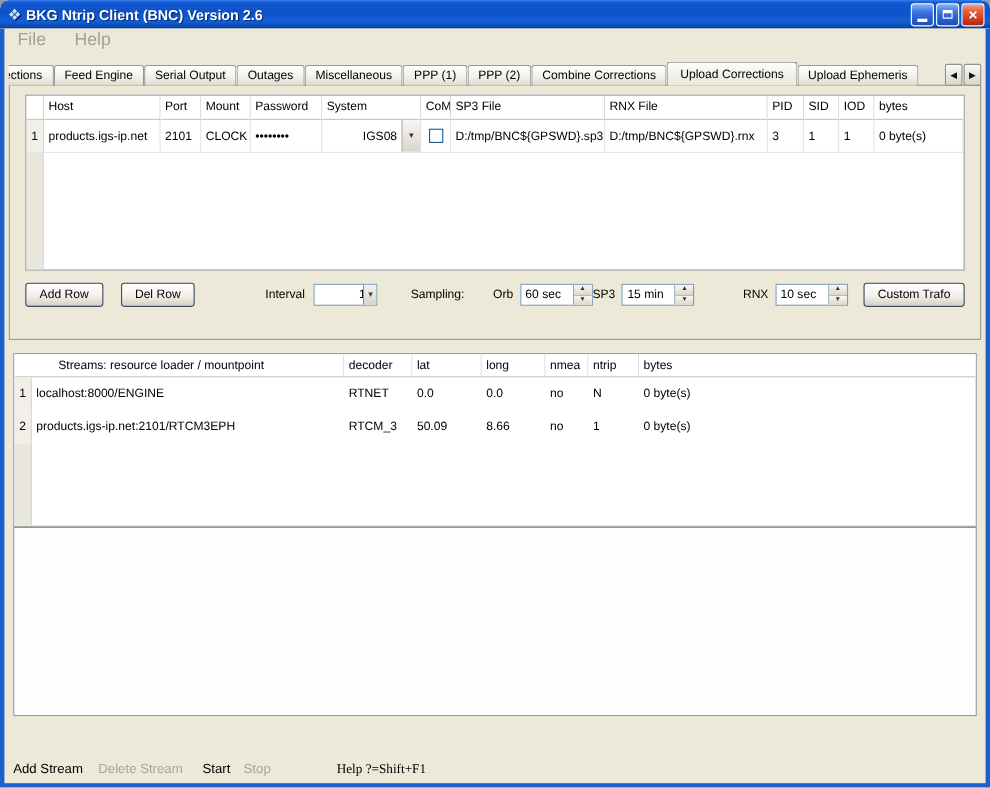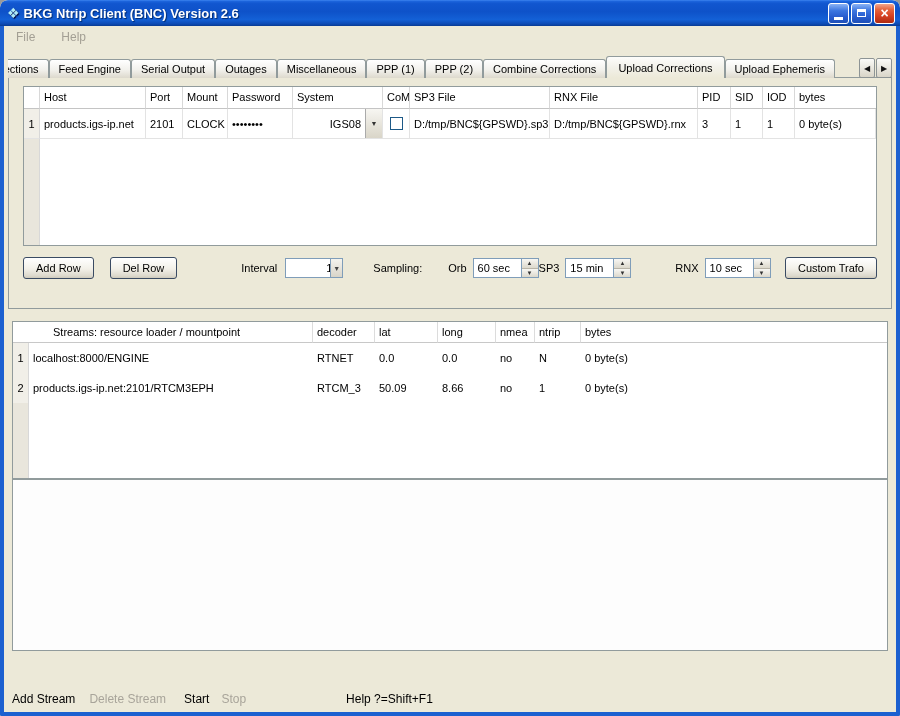--- a/index.html
+++ b/index.html
@@ -36,21 +36,21 @@
 
   
   .content {
     flex:1; min-height:0;
     border:4px solid #1c60d0; border-top:none;
     background:#ece9d8;
     display:flex; flex-direction:column;
   }
 
   .menubar { flex:0 0 22px; display:flex; align-items:center; padding-left:8px; gap:18px; }
-  .menu-item { font-size:12px; color:#a39f94; padding:2px 4px; }
+  .menu-item { font-size:16px; color:#a39f94; padding:2px 4px; }
 
   
   .tabstrip-row { margin:7px 4px 0 4px; display:flex; align-items:flex-end; height:23px; position:relative; z-index:2; }
   .tabstrip { display:flex; align-items:flex-end; flex:1; overflow:hidden; height:23px; }
   .tab {
     height:19px; line-height:18px; padding:0 9px; font-size:11px; white-space:nowrap;
     background:linear-gradient(180deg,#ffffff 0%,#f2f1ec 55%,#ddd9cd 100%);
     border:1px solid #919b9c; border-bottom:none; border-radius:3px 3px 0 0;
     color:#000;
   }
@@ -152,21 +152,21 @@
     background:linear-gradient(180deg,#ffffff 0%,#f0efe9 55%,#ddd9cd 100%);
     border:1px solid #919b9c; border-bottom:none; border-radius:3px 3px 0 0; white-space:nowrap;
   }
   .btab.active { height:20px; line-height:19px; background:#fdfdfd; border-bottom:1px solid #fdfdfd; margin-bottom:-1px; z-index:3; position:relative; }
   .log { margin:0 8px; flex:0 0 172px; background:#fdfdfd; border:1px solid #919b9c; }
 
   
   .statusbar { margin-top:auto; flex:0 0 26px; display:flex; align-items:center; font-size:12px; padding:0 8px; }
   .sb-item { white-space:nowrap; }
   .sb-item.disabled { color:#a8a49a; }
-  .sb-del{margin-left:14px;} .sb-start{margin-left:18px;} .sb-stop{margin-left:12px;} .sb-help{margin-left:100px;}
+  .sb-del{margin-left:14px;} .sb-start{margin-left:18px;} .sb-stop{margin-left:12px;} .sb-help{margin-left:60px;font-family:Liberation Serif, serif;}
 </style>
 </head>
 <body>
 
 <div class="window">
 
   <div class="titlebar">
     <span class="app-icon">❖</span>
     <span class="title-text">BKG Ntrip Client (BNC) Version 2.6</span>
     <span class="win-buttons">

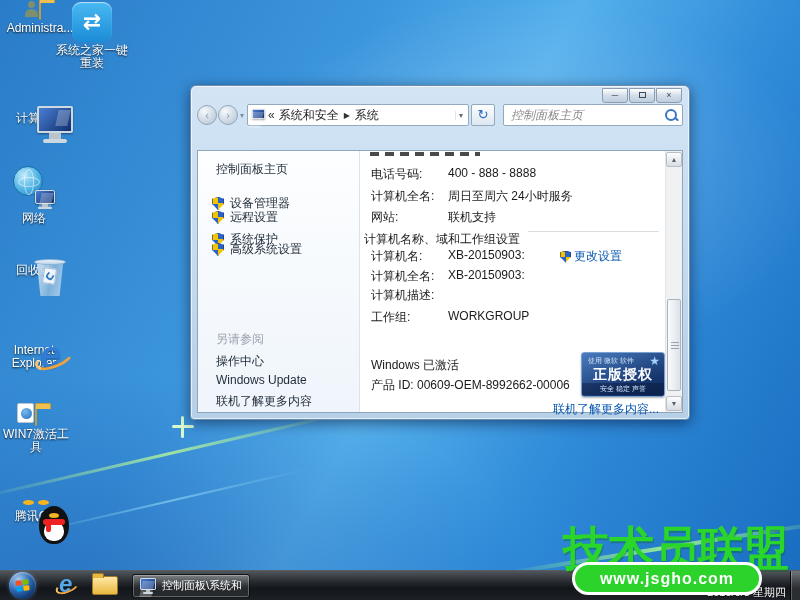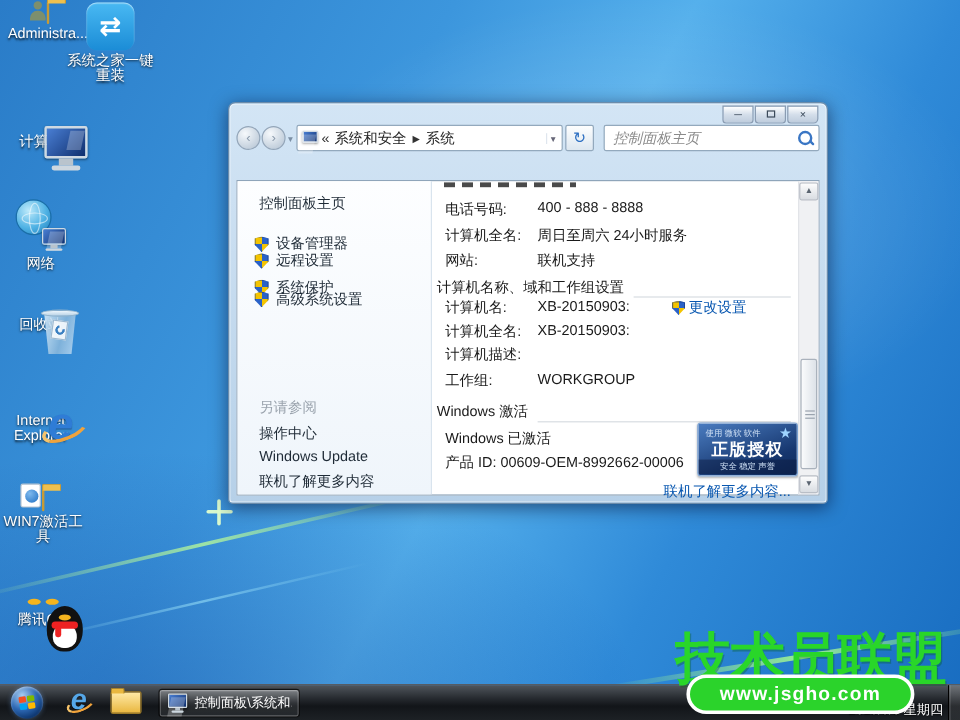--- a/index.html
+++ b/index.html
@@ -142,21 +142,21 @@
   .content { position:relative; flex:1; font-size:12px; color:#1a1a1a; }
   .clipped { position:absolute; top:1px; left:10px; width:110px; height:4px;
         background:repeating-linear-gradient(90deg,#4a4a4a 0 9px,transparent 9px 15px); }
   .crow { position:absolute; left:0; right:8px; height:16px; }
   .crow .rl { position:absolute; left:11px; color:#1a1a1a; }
   .crow .rv { position:absolute; left:88px; color:#1a1a1a; }
   .link { color:#0857b0; }
   .r0{top:15px} .r1{top:37px} .r2{top:58px}
   .r3{top:97px} .r4{top:117px} .r5{top:136px} .r6{top:158px}
   .r7{top:206px} .r8{top:226px}
-  .sechdr { position:absolute; left:4px; right:6px; display:flex; align-items:flex-end; color:#1a1a1a; }
+  .sechdr { position:absolute; left:4px; right:6px; display:flex; align-items:flex-start; color:#1a1a1a; }
   .sechdr .rule { flex:1; height:1px; background:#d8dde2; margin-left:8px; }
   .h0{top:80px} .h1{top:184px}
   .chg { position:absolute; left:200px; display:flex; align-items:center; }
   .chg .shield { width:11px; height:12px; margin-right:3px; }
 
   .badge { position:absolute; left:221px; top:201px; width:84px; height:45px; border-radius:3px;
         background:linear-gradient(160deg,#4a7cc0,#16366e 70%,#0e2a5a); border:1px solid #7aa0d0;
         color:#cfe0f5; overflow:hidden; box-shadow:0 1px 2px rgba(0,0,0,.3); }
   .badge .b1 { display:flex; align-items:center; font-size:7px; padding:3px 4px 0 6px; }
   .badge .star { margin-left:auto; color:#9fd4ff; font-size:12px; line-height:10px; }
@@ -353,24 +353,20 @@
       </div>
       <div class="crow r5">
         <span class="rl">计算机描述:</span>
         <span class="rv"></span>
       </div>
       <div class="crow r6">
         <span class="rl">工作组:</span>
         <span class="rv">WORKGROUP</span>
       </div>
 
-      <div class="sechdr h1">
-        <span>Windows 激活</span>
-        <span class="rule"></span>
-      </div>
       <div class="crow r7">
         <span class="rl">Windows 已激活</span>
       </div>
       <div class="crow r8">
         <span class="rl">产品 ID: 00609-OEM-8992662-00006</span>
       </div>
 
       <div class="badge">
         <div class="b1">
           <span>使用 微软 软件</span>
◆ ◆ ◆
◆ **What is needed**
What is needed is each line from the records with the word "right" in it.

◆ **Answer for this exercise**
   .crow { position:absolute; left:0; right:8px; height:16px; }
-  .sechdr { position:absolute; left:4px; right:6px; display:flex; align-items:flex-end; color:#1a1a1a; }
+  .sechdr { position:absolute; left:4px; right:6px; display:flex; align-items:flex-start; color:#1a1a1a; }
   .chg .shield { width:11px; height:12px; margin-right:3px; }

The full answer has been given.